Job item: Leave out the images and transcribe the entries below word for word.

(Records from a collection)
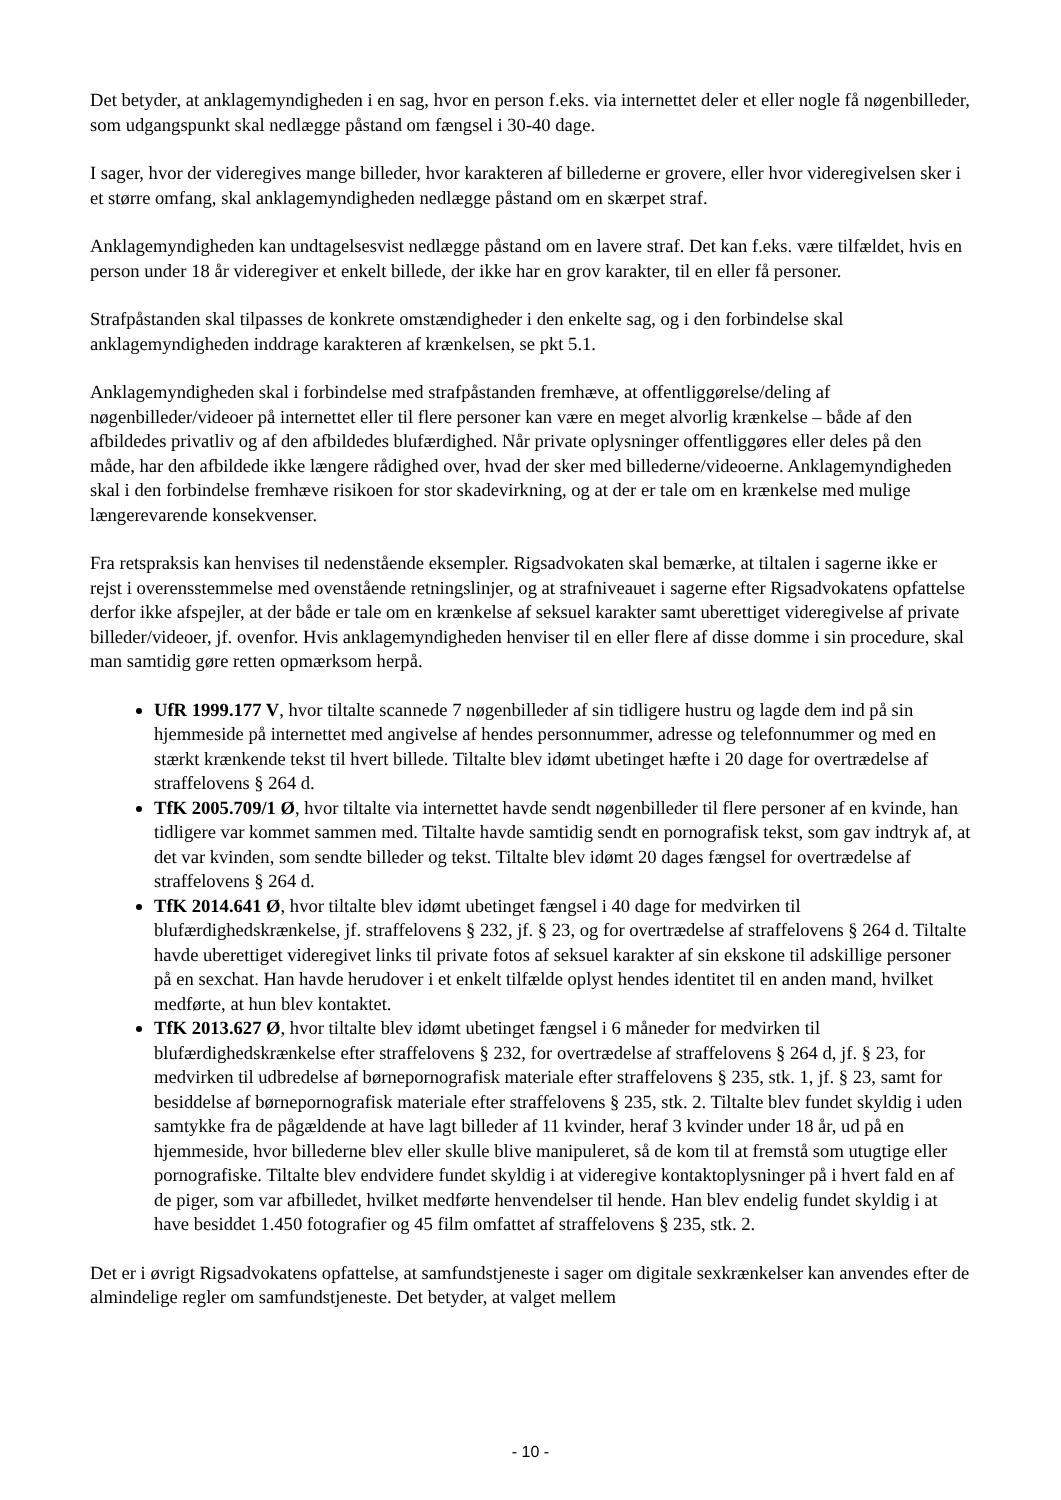Det betyder, at anklagemyndigheden i en sag, hvor en person f.eks. via internettet deler et eller nogle få nøgenbilleder, som udgangspunkt skal nedlægge påstand om fængsel i 30-40 dage.
I sager, hvor der videregives mange billeder, hvor karakteren af billederne er grovere, eller hvor videregivelsen sker i et større omfang, skal anklagemyndigheden nedlægge påstand om en skærpet straf.
Anklagemyndigheden kan undtagelsesvist nedlægge påstand om en lavere straf. Det kan f.eks. være tilfældet, hvis en person under 18 år videregiver et enkelt billede, der ikke har en grov karakter, til en eller få personer.
Strafpåstanden skal tilpasses de konkrete omstændigheder i den enkelte sag, og i den forbindelse skal anklagemyndigheden inddrage karakteren af krænkelsen, se pkt 5.1.
Anklagemyndigheden skal i forbindelse med strafpåstanden fremhæve, at offentliggørelse/deling af nøgenbilleder/videoer på internettet eller til flere personer kan være en meget alvorlig krænkelse – både af den afbildedes privatliv og af den afbildedes blufærdighed. Når private oplysninger offentliggøres eller deles på den måde, har den afbildede ikke længere rådighed over, hvad der sker med billederne/videoerne. Anklagemyndigheden skal i den forbindelse fremhæve risikoen for stor skadevirkning, og at der er tale om en krænkelse med mulige længerevarende konsekvenser.
Fra retspraksis kan henvises til nedenstående eksempler. Rigsadvokaten skal bemærke, at tiltalen i sagerne ikke er rejst i overensstemmelse med ovenstående retningslinjer, og at strafniveauet i sagerne efter Rigsadvokatens opfattelse derfor ikke afspejler, at der både er tale om en krænkelse af seksuel karakter samt uberettiget videregivelse af private billeder/videoer, jf. ovenfor. Hvis anklagemyndigheden henviser til en eller flere af disse domme i sin procedure, skal man samtidig gøre retten opmærksom herpå.
UfR 1999.177 V, hvor tiltalte scannede 7 nøgenbilleder af sin tidligere hustru og lagde dem ind på sin hjemmeside på internettet med angivelse af hendes personnummer, adresse og telefonnummer og med en stærkt krænkende tekst til hvert billede. Tiltalte blev idømt ubetinget hæfte i 20 dage for overtrædelse af straffelovens § 264 d.
TfK 2005.709/1 Ø, hvor tiltalte via internettet havde sendt nøgenbilleder til flere personer af en kvinde, han tidligere var kommet sammen med. Tiltalte havde samtidig sendt en pornografisk tekst, som gav indtryk af, at det var kvinden, som sendte billeder og tekst. Tiltalte blev idømt 20 dages fængsel for overtrædelse af straffelovens § 264 d.
TfK 2014.641 Ø, hvor tiltalte blev idømt ubetinget fængsel i 40 dage for medvirken til blufærdighedskrænkelse, jf. straffelovens § 232, jf. § 23, og for overtrædelse af straffelovens § 264 d. Tiltalte havde uberettiget videregivet links til private fotos af seksuel karakter af sin ekskone til adskillige personer på en sexchat. Han havde herudover i et enkelt tilfælde oplyst hendes identitet til en anden mand, hvilket medførte, at hun blev kontaktet.
TfK 2013.627 Ø, hvor tiltalte blev idømt ubetinget fængsel i 6 måneder for medvirken til blufærdighedskrænkelse efter straffelovens § 232, for overtrædelse af straffelovens § 264 d, jf. § 23, for medvirken til udbredelse af børnepornografisk materiale efter straffelovens § 235, stk. 1, jf. § 23, samt for besiddelse af børnepornografisk materiale efter straffelovens § 235, stk. 2. Tiltalte blev fundet skyldig i uden samtykke fra de pågældende at have lagt billeder af 11 kvinder, heraf 3 kvinder under 18 år, ud på en hjemmeside, hvor billederne blev eller skulle blive manipuleret, så de kom til at fremstå som utugtige eller pornografiske. Tiltalte blev endvidere fundet skyldig i at videregive kontaktoplysninger på i hvert fald en af de piger, som var afbilledet, hvilket medførte henvendelser til hende. Han blev endelig fundet skyldig i at have besiddet 1.450 fotografier og 45 film omfattet af straffelovens § 235, stk. 2.
Det er i øvrigt Rigsadvokatens opfattelse, at samfundstjeneste i sager om digitale sexkrænkelser kan anvendes efter de almindelige regler om samfundstjeneste. Det betyder, at valget mellem
- 10 -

Expected output:
Det betyder, at anklagemyndigheden i en sag, hvor en person f.eks. via internettet deler et eller nogle få nøgenbilleder, som udgangspunkt skal nedlægge påstand om fængsel i 30-40 dage.
I sager, hvor der videregives mange billeder, hvor karakteren af billederne er grovere, eller hvor videregivelsen sker i et større omfang, skal anklagemyndigheden nedlægge påstand om en skærpet straf.
Anklagemyndigheden kan undtagelsesvist nedlægge påstand om en lavere straf. Det kan f.eks. være tilfældet, hvis en person under 18 år videregiver et enkelt billede, der ikke har en grov karakter, til en eller få personer.
Strafpåstanden skal tilpasses de konkrete omstændigheder i den enkelte sag, og i den forbindelse skal anklagemyndigheden inddrage karakteren af krænkelsen, se pkt 5.1.
Anklagemyndigheden skal i forbindelse med strafpåstanden fremhæve, at offentliggørelse/deling af nøgenbilleder/videoer på internettet eller til flere personer kan være en meget alvorlig krænkelse – både af den afbildedes privatliv og af den afbildedes blufærdighed. Når private oplysninger offentliggøres eller deles på den måde, har den afbildede ikke længere rådighed over, hvad der sker med billederne/videoerne. Anklagemyndigheden skal i den forbindelse fremhæve risikoen for stor skadevirkning, og at der er tale om en krænkelse med mulige længerevarende konsekvenser.
Fra retspraksis kan henvises til nedenstående eksempler. Rigsadvokaten skal bemærke, at tiltalen i sagerne ikke er rejst i overensstemmelse med ovenstående retningslinjer, og at strafniveauet i sagerne efter Rigsadvokatens opfattelse derfor ikke afspejler, at der både er tale om en krænkelse af seksuel karakter samt uberettiget videregivelse af private billeder/videoer, jf. ovenfor. Hvis anklagemyndigheden henviser til en eller flere af disse domme i sin procedure, skal man samtidig gøre retten opmærksom herpå.
UfR 1999.177 V, hvor tiltalte scannede 7 nøgenbilleder af sin tidligere hustru og lagde dem ind på sin hjemmeside på internettet med angivelse af hendes personnummer, adresse og telefonnummer og med en stærkt krænkende tekst til hvert billede. Tiltalte blev idømt ubetinget hæfte i 20 dage for overtrædelse af straffelovens § 264 d.
TfK 2005.709/1 Ø, hvor tiltalte via internettet havde sendt nøgenbilleder til flere personer af en kvinde, han tidligere var kommet sammen med. Tiltalte havde samtidig sendt en pornografisk tekst, som gav indtryk af, at det var kvinden, som sendte billeder og tekst. Tiltalte blev idømt 20 dages fængsel for overtrædelse af straffelovens § 264 d.
TfK 2014.641 Ø, hvor tiltalte blev idømt ubetinget fængsel i 40 dage for medvirken til blufærdighedskrænkelse, jf. straffelovens § 232, jf. § 23, og for overtrædelse af straffelovens § 264 d. Tiltalte havde uberettiget videregivet links til private fotos af seksuel karakter af sin ekskone til adskillige personer på en sexchat. Han havde herudover i et enkelt tilfælde oplyst hendes identitet til en anden mand, hvilket medførte, at hun blev kontaktet.
TfK 2013.627 Ø, hvor tiltalte blev idømt ubetinget fængsel i 6 måneder for medvirken til blufærdighedskrænkelse efter straffelovens § 232, for overtrædelse af straffelovens § 264 d, jf. § 23, for medvirken til udbredelse af børnepornografisk materiale efter straffelovens § 235, stk. 1, jf. § 23, samt for besiddelse af børnepornografisk materiale efter straffelovens § 235, stk. 2. Tiltalte blev fundet skyldig i uden samtykke fra de pågældende at have lagt billeder af 11 kvinder, heraf 3 kvinder under 18 år, ud på en hjemmeside, hvor billederne blev eller skulle blive manipuleret, så de kom til at fremstå som utugtige eller pornografiske. Tiltalte blev endvidere fundet skyldig i at videregive kontaktoplysninger på i hvert fald en af de piger, som var afbilledet, hvilket medførte henvendelser til hende. Han blev endelig fundet skyldig i at have besiddet 1.450 fotografier og 45 film omfattet af straffelovens § 235, stk. 2.
Det er i øvrigt Rigsadvokatens opfattelse, at samfundstjeneste i sager om digitale sexkrænkelser kan anvendes efter de almindelige regler om samfundstjeneste. Det betyder, at valget mellem
- 10 -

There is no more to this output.